New NU-Q Soccer Team to Encourage Female Participation in Sports

December 21, 2012

Government estimates: “Female athletic participation in Qatar represents only 7.3% of athletes registered to sports federations and clubs”

Doha, Qatar—In a bid to inspire young women in Qatar to increase their involvement in the world of sports, students at Northwestern University in Qatar have initiated the university’s first women’s soccer team.

Motivated in part by a recent study conducted by Assistant Professor in Residence Geoff Harkness, which showed that females represent only 7.3 percent of athletes registered to sports federations and clubs, students Maha Al-Ansari and AlDana Al Misned recruited members for the soccer team in hopes of encouraging more females to join and be active members of the sports community.

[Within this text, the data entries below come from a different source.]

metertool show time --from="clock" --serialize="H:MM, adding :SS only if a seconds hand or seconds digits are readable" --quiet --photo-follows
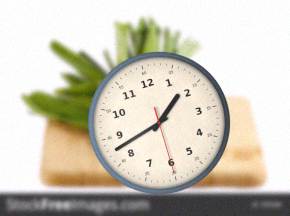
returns 1:42:30
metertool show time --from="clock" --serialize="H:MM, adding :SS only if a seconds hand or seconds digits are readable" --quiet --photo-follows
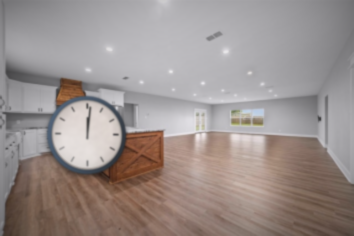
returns 12:01
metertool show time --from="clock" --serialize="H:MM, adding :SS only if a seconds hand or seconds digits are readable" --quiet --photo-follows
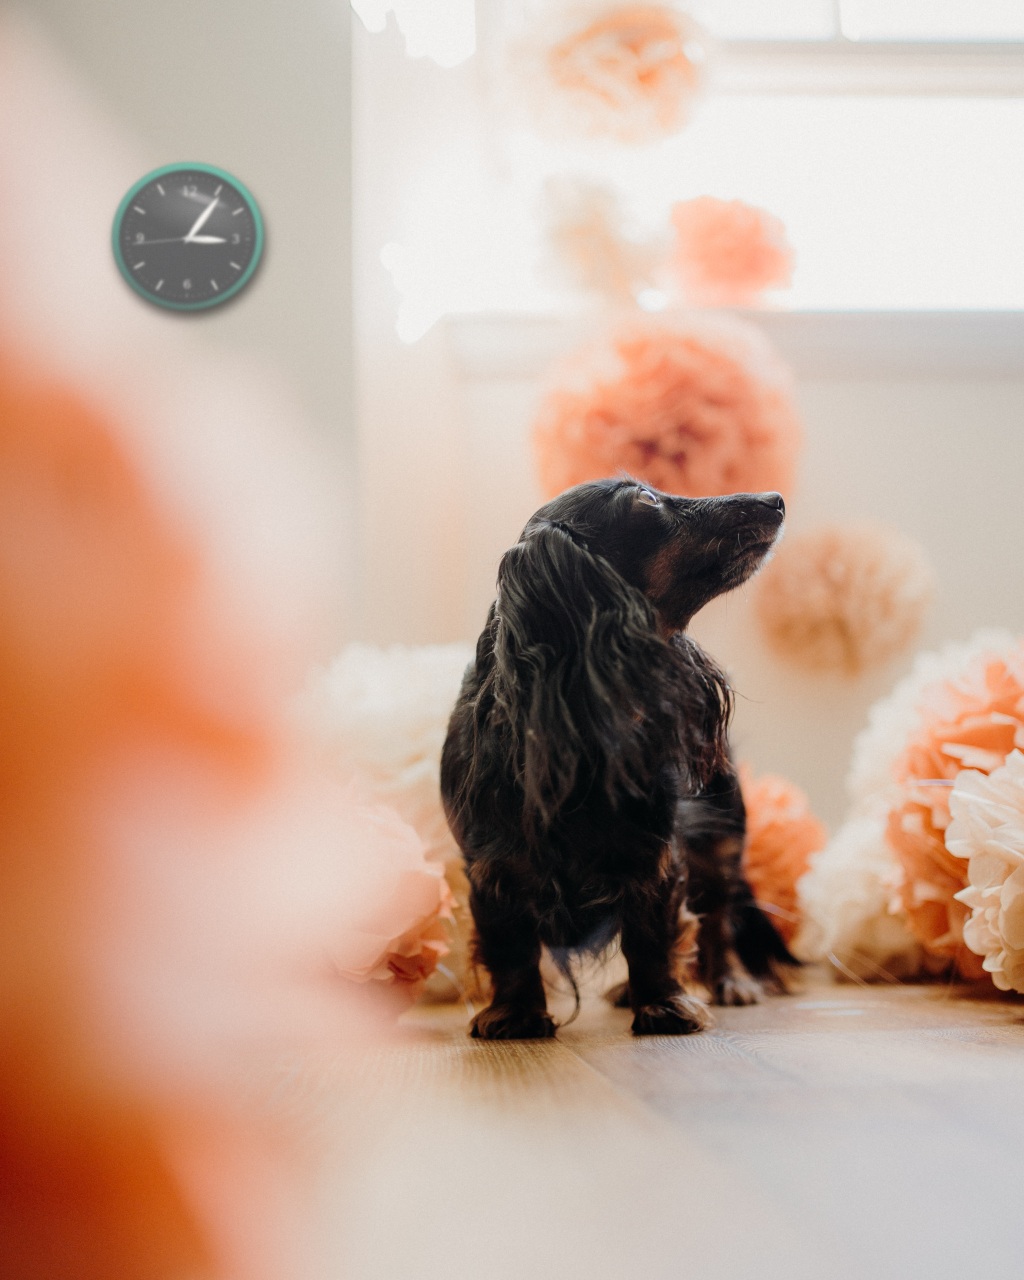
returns 3:05:44
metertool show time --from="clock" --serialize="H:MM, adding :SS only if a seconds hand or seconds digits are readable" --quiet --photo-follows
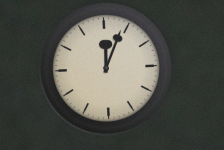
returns 12:04
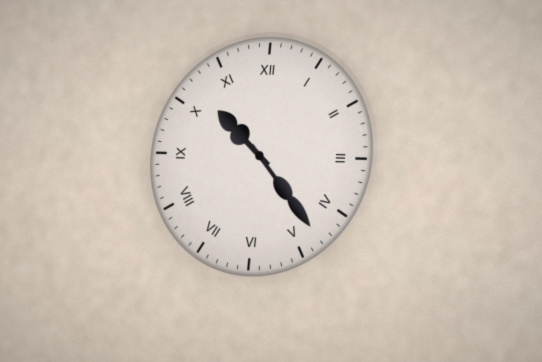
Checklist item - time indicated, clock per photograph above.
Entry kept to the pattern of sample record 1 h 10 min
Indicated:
10 h 23 min
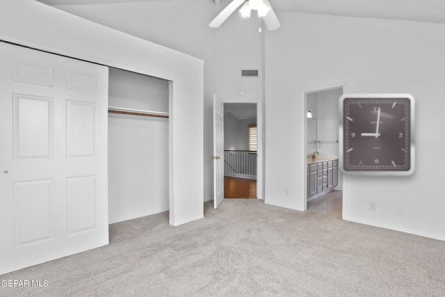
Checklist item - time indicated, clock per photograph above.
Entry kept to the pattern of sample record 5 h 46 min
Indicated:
9 h 01 min
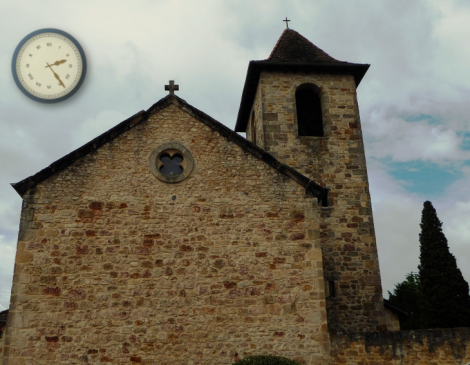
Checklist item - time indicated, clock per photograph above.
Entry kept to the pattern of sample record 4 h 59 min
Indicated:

According to Professor Harkness, who authored ‘Out of Bounds: Cultural Barriers to Female Sports Participation in Qatar’ in The International Journal of the History of Sports, “female athletes in Qatar encounter numerous barriers to participation, including issues related to religion, family and changing gender dynamics. While female athletic participation is on the upswing in Qatar, overall rates of involvement remain somewhat low.”

“As a Qatari national who has a special interest in sports, I felt that it is my duty to encourage other females to be part of the sports community,” said Maha Al-Ansari, journalism sophomore. “I also felt the need to be part of Qatar’s and my university’s mission, and play an effective role in encouraging women to be physically active , so we decided to start up the university’s first female soccer team.”

Al-Ansari also dedicated her final visual journalism project to producing a short video news-package on women and sports, because of what she saw as a lack of female participation in the local sports community. The piece explored the challenges facing female athletes in Qatar through members of the women’s national basketball and taekwondo teams, with insight from a religious scholar as well as Professor Harkness, who shed light on the various taboos associated with female participation in sports.

“The newly-established female soccer team is an example of how NU-Q students can be inspired by and take action on what they learn in the classroom,” said Dr. Everette Dennis, dean and CEO of NU-Q. “We believe that sport is an integral part of a well-rounded education program and adds to the overall well-being of our students. It is also an area of talent we want to encourage and support in our students, both male and female.”

Northwestern University in Qatar recently celebrated a strong boost to its research program when Senior Lecturer in NU-Q’s Communication program Susan Dun’s research won a grant from the Qatar National Research Fund.  “Catalysts and constraints: Women’s and girls’ experience of physical activity and sport in Qatar” is a project that involves 300 women respondents and evaluates the role of the Arab media in women’s sport and how role models influence their sport.

According to Al Ansari the establishment of the female soccer team would not have been possible without the support and help of the university, which will help organize a student soccer tournament next semester in Qatar Foundation’s Education City. The universities who currently have female soccer teams are Texas A&M University at Qatar, Virginia Commonwealth University in Qatar and Georgetown University School of Foreign Services in Qatar.

Al-Ansari says she will play to win but that her main focus for the upcoming season is “to get more female students interested and lay the foundation for a soccer program that will to continue grow. We want this to go on even after we graduate.”